Presiding judge Akihiro Ogura relied on the deposition of the 67-year-old victim and that of subordinate gang members, who were utilized to perform a specific type of extortion known as mikajimeryo, or the collection of protection money, in coming to the decision.
The prosecutor claimed Takayama and gang member Yoshiyuki Takayama, who is now under prosecution on the same charges and heads the Yamaguchi-gumi affiliated Oumi-ikka crime family, conspired to blackmail the construction industry employee out of 40 million yen during three meetings at a hotel in Kyoto in 2005 and 2006.
During the trial, Takayama, who is the chairman of the Kodo-kai, a secondary organization of the Yamaguchi-gumi, maintained his innocence. He raised doubt about the legitimacy of the testimony. “These are trumped-up charges, making the claims groundless,” said the defense.

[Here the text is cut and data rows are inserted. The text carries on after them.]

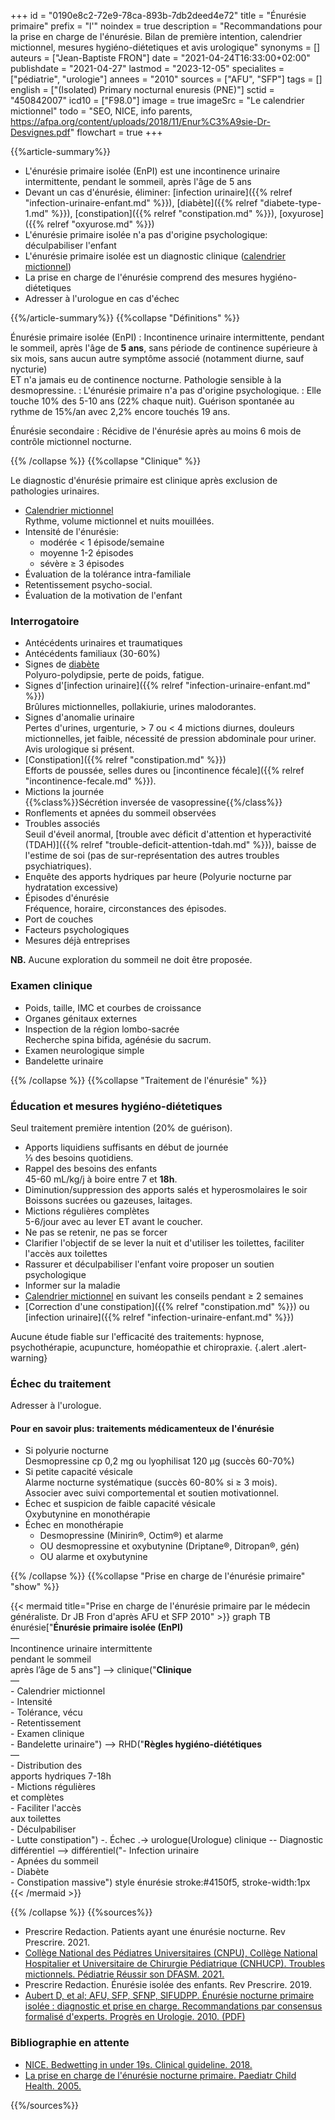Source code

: +++
id = "0190e8c2-72e9-78ca-893b-7db2deed4e72"
title = "Énurésie primaire"
prefix = "l'"
noindex = true
description = "Recommandations pour la prise en charge de l'énurésie. Bilan de première intention, calendrier mictionnel, mesures hygiéno-diétetiques et avis urologique"
synonyms = []
auteurs = ["Jean-Baptiste FRON"]
date = "2021-04-24T16:33:00+02:00"
publishdate = "2021-04-27"
lastmod = "2023-12-05"
specialites = ["pédiatrie", "urologie"]
annees = "2010"
sources = ["AFU", "SFP"]
tags = []
english = ["(Isolated) Primary nocturnal enuresis (PNE)"]
sctid = "450842007"
icd10 = ["F98.0"]
image = true
imageSrc = "Le calendrier mictionnel"
todo = "SEO, NICE, info parents, https://afpa.org/content/uploads/2018/11/Enur%C3%A9sie-Dr-Desvignes.pdf"
flowchart = true
+++

{{%article-summary%}}

- L'énurésie primaire isolée (EnPI) est une incontinence urinaire intermittente, pendant le sommeil, après l'âge de 5 ans
- Devant un cas d'énurésie, éliminer: [infection urinaire]({{% relref "infection-urinaire-enfant.md" %}}), [diabète]({{% relref "diabete-type-1.md" %}}), [constipation]({{% relref "constipation.md" %}}), [oxyurose]({{% relref "oxyurose.md" %}})
- L'énurésie primaire isolée n'a pas d'origine psychologique: déculpabiliser l'enfant
- L'énurésie primaire isolée est un diagnostic clinique ([calendrier mictionnel](https://afpa.org/content/uploads/2017/08/nuit-au-sec-carre%CC%81-blanc.jpg))
- La prise en charge de l'énurésie comprend des mesures hygiéno-diétetiques
- Adresser à l'urologue en cas d'échec

{{%/article-summary%}}
{{%collapse "Définitions" %}}

Énurésie primaire isolée (EnPI)
: Incontinence urinaire intermittente, pendant le sommeil, après l'âge de **5 ans**, sans période de continence supérieure à six mois, sans aucun autre symptôme associé (notamment diurne, sauf nycturie)  
ET n'a jamais eu de continence nocturne. Pathologie sensible à la desmopressine.
: L'énurésie primaire n'a pas d'origine psychologique.
: Elle touche 10% des 5-10 ans (22% chaque nuit). Guérison spontanée au rythme de 15%/an avec 2,2% encore touchés 19 ans.

Énurésie secondaire
: Récidive de l'énurésie après au moins 6 mois de contrôle mictionnel nocturne.

{{% /collapse %}}
{{%collapse "Clinique" %}}

Le diagnostic d'énurésie primaire est clinique après exclusion de pathologies urinaires.

- [Calendrier mictionnel](https://afpa.org/content/uploads/2017/08/nuit-au-sec-carre%CC%81-blanc.jpg)  
Rythme, volume mictionnel et nuits mouillées.
- Intensité de l'énurésie:
  - modérée < 1 épisode/semaine
  - moyenne 1-2 épisodes
  - sévère ≥ 3 épisodes
- Évaluation de la tolérance intra-familiale  
- Retentissement psycho-social.
- Évaluation de la motivation de l'enfant

### Interrogatoire

- Antécédents urinaires et traumatiques
- Antécédents familiaux (30-60%)
- Signes de [diabète](/tags/diabete/)  
  Polyuro-polydipsie, perte de poids, fatigue.
- Signes d'[infection urinaire]({{% relref "infection-urinaire-enfant.md" %}})  
  Brûlures mictionnelles, pollakiurie, urines malodorantes.
- Signes d'anomalie urinaire  
  Pertes d'urines, urgenturie, > 7 ou < 4 mictions diurnes, douleurs mictionnelles, jet faible, nécessité de pression abdominale pour uriner.  
  Avis urologique si présent.
- [Constipation]({{% relref "constipation.md" %}})  
  Efforts de poussée, selles dures ou [incontinence fécale]({{% relref "incontinence-fecale.md" %}}).
- Mictions la journée  
  {{%class%}}Sécrétion inversée de vasopressine{{%/class%}}
- Ronflements et apnées du sommeil observées
- Troubles associés  
  Seuil d'éveil anormal, [trouble avec déficit d'attention et hyperactivité (TDAH)]({{% relref "trouble-deficit-attention-tdah.md" %}}), baisse de l'estime de soi (pas de sur-représentation des autres troubles psychiatriques).
- Enquête des apports hydriques par heure (Polyurie nocturne par hydratation excessive)
- Épisodes d'énurésie  
  Fréquence, horaire, circonstances des épisodes.
- Port de couches
- Facteurs psychologiques
- Mesures déjà entreprises

**NB.** Aucune exploration du sommeil ne doit être proposée.

### Examen clinique

- Poids, taille, IMC et courbes de croissance
- Organes génitaux externes
- Inspection de la région lombo-sacrée  
  Recherche spina bifida, agénésie du sacrum.
- Examen neurologique simple
- Bandelette urinaire

{{% /collapse %}}
{{%collapse "Traitement de l'énurésie" %}}

### Éducation et mesures hygiéno-diétetiques

Seul traitement première intention (20% de guérison).

- Apports liquidiens suffisants en début de journée  
  ⅓ des besoins quotidiens.
- Rappel des besoins des enfants  
  45-60 mL/kg/j à boire entre 7 et **18h**.
- Diminution/suppression des apports salés et hyperosmolaires le soir  
  Boissons sucrées ou gazeuses, laitages.
- Mictions régulières complètes  
  5-6/jour avec au lever ET avant le coucher.
- Ne pas se retenir, ne pas se forcer
- Clarifier l'objectif de se lever la nuit et d'utiliser les toilettes, faciliter l'accès aux toilettes
- Rassurer et déculpabiliser l'enfant voire proposer un soutien psychologique
- Informer sur la maladie
- [Calendrier mictionnel](https://afpa.org/content/uploads/2017/08/nuit-au-sec-carre%CC%81-blanc.jpg) en suivant les conseils pendant ≥ 2 semaines
- [Correction d'une constipation]({{% relref "constipation.md" %}}) ou [infection urinaire]({{% relref "infection-urinaire-enfant.md" %}})

Aucune étude fiable sur l'efficacité des traitements: hypnose, psychothérapie, acupuncture, homéopathie et chiropraxie.
{.alert .alert-warning}

### Échec du traitement

Adresser à l'urologue.

#### Pour en savoir plus: traitements médicamenteux de l'énurésie

- Si polyurie nocturne  
  Desmopressine cp 0,2 mg ou lyophilisat 120 µg (succès 60-70%)
- Si petite capacité vésicale  
  Alarme nocturne systématique (succès 60-80% si ≥ 3 mois).  
  Associer avec suivi comportemental et soutien motivationnel.
- Échec et suspicion de faible capacité vésicale  
  Oxybutynine en monothérapie
- Échec en monothérapie  
  - Desmopressine (Minirin®, Octim®) et alarme
  - OU desmopressine et oxybutynine (Driptane®, Ditropan®, gén)
  - OU alarme et oxybutynine

{{% /collapse %}}
{{%collapse "Prise en charge de l'énurésie primaire" "show" %}}

{{< mermaid title="Prise en charge de l'énurésie primaire par le médecin généraliste. Dr JB Fron d'après AFU et SFP 2010" >}}
graph TB
  énurésie["<b>Énurésie primaire isolée (EnPI)</b><br>—<br>Incontinence urinaire intermittente<br>pendant le sommeil<br>après l’âge de 5 ans"] --> clinique("<b>Clinique</b><br>—<br>- Calendrier mictionnel<br>- Intensité<br>- Tolérance, vécu<br>- Retentissement<br>- Examen clinique<br>- Bandelette urinaire") --> RHD("<b>Règles hygiéno-diététiques</b><br>—<br>- Distribution des<br>apports hydriques 7-18h<br>- Mictions régulières<br>et complètes<br>- Faciliter l'accès<br>aux toilettes<br>- Déculpabiliser<br>- Lutte constipation") -. Échec .-> urologue(Urologue)
    clinique -- Diagnostic différentiel --> différentiel("- Infection urinaire<br>- Apnées du sommeil<br>- Diabète<br>- Constipation massive")
  style énurésie stroke:#4150f5, stroke-width:1px
{{< /mermaid >}}

{{% /collapse %}}
{{%sources%}}

- Prescrire Redaction. Patients ayant une énurésie nocturne. Rev Prescrire. 2021.
- [Collège National des Pédiatres Universitaires (CNPU), Collège National Hospitalier et Universitaire de Chirurgie Pédiatrique (CNHUCP). Troubles mictionnels. Pédiatrie Réussir son DFASM. 2021.](https://www.pedia-univ.fr/deuxieme-cycle/referentiel/nephrologie-chirurgie-urologique/troubles-mictionnels)
- Prescrire Redaction. Énurésie isolée des enfants. Rev Prescrire. 2019.
- [Aubert D, et al; AFU, SFP, SFNP, SIFUDPP. Énurésie nocturne primaire isolée : diagnostic et prise en charge. Recommandations par consensus formalisé d'experts. Progrès en Urologie. 2010. (PDF)](https://afpa.org/content/uploads/2017/09/main.pdf)

### Bibliographie en attente

- [NICE. Bedwetting in under 19s. Clinical guideline. 2018.](https://www.nice.org.uk/guidance/cg111)
- [La prise en charge de l'énurésie nocturne primaire. Paediatr Child Health. 2005.](https://pmc.ncbi.nlm.nih.gov/articles/PMC2722621/)

{{%/sources%}}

The prosecution countered by saying that it was impossible for the extortion to have taken place without Takayama’s consent.
“It was a case of acquiring income as part of a systematic means to expand one’s sphere of influence,” said the prosecution, which was seeking the maximum sentence of 10 years.
The Yamaguchi-gumi is Japan’s largest gang. Based in Kobe, Hyogo Prefecture, the group has roughly 27,700 members, according to report by the National Police Agency from the end of 2012.